>>>>
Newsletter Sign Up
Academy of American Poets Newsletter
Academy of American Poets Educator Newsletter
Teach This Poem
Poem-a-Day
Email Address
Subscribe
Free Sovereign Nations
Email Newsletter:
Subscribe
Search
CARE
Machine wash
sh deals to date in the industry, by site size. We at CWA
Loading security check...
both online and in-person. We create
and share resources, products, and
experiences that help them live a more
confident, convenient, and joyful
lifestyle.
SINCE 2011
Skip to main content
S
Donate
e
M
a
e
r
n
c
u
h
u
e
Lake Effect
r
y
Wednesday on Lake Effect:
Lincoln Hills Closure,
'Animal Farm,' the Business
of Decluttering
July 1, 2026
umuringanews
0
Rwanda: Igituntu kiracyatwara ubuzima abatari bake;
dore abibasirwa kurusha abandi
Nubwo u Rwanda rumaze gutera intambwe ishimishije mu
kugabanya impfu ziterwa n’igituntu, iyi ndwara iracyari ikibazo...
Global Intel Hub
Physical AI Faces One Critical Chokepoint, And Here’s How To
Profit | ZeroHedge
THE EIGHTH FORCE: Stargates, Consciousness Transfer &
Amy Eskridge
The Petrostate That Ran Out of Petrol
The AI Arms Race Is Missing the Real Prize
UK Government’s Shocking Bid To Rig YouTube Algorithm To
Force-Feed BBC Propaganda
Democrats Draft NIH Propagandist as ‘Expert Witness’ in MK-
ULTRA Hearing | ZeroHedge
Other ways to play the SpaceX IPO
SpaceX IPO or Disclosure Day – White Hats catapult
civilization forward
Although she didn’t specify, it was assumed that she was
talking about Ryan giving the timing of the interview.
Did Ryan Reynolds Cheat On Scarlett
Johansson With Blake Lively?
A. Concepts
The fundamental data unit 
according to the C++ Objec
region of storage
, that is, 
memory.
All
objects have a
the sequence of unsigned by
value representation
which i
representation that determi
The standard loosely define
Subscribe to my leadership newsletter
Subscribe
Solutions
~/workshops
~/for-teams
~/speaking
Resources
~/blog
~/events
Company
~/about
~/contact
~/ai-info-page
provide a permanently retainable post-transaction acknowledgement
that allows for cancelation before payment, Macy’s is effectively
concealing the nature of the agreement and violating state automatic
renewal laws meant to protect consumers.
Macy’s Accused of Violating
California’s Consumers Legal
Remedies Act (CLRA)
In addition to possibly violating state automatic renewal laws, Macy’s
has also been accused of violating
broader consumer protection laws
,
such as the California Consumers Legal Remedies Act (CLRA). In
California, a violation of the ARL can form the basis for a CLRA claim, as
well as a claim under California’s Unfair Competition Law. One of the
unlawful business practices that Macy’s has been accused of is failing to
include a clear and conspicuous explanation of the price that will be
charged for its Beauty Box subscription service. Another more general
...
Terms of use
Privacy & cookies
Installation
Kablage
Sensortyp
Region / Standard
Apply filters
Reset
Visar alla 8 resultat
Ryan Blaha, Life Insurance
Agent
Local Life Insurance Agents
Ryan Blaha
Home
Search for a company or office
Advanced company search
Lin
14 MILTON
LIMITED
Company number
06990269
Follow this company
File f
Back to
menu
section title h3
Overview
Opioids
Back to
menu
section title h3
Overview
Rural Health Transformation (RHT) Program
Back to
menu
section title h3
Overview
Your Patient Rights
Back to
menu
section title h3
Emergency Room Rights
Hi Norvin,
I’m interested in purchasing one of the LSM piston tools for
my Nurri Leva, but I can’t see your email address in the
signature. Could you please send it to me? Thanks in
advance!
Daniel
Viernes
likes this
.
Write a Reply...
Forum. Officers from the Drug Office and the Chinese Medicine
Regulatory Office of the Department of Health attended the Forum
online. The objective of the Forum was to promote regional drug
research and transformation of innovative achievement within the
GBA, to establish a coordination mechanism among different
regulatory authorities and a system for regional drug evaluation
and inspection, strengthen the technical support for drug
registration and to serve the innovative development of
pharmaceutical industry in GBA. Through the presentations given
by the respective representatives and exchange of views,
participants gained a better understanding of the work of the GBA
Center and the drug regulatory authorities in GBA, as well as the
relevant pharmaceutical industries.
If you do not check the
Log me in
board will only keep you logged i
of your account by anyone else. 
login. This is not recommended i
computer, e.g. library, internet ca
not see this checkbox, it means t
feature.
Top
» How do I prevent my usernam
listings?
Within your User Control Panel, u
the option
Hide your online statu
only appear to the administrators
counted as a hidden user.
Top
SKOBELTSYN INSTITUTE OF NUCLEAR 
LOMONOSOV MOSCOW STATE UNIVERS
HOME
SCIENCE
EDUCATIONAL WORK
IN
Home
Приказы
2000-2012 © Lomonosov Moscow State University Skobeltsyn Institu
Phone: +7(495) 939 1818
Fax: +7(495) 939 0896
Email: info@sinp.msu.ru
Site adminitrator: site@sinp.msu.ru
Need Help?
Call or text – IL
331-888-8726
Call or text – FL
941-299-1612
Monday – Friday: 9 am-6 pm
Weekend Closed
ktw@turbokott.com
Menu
<<<<
◆ What you have to do ◆
Pick out all lines from the data above in which the word "Remedies" appears.

◆ Response to the task ◆
Remedies Act (CLRA)
such as the California Consumers Legal Remedies Act (CLRA). In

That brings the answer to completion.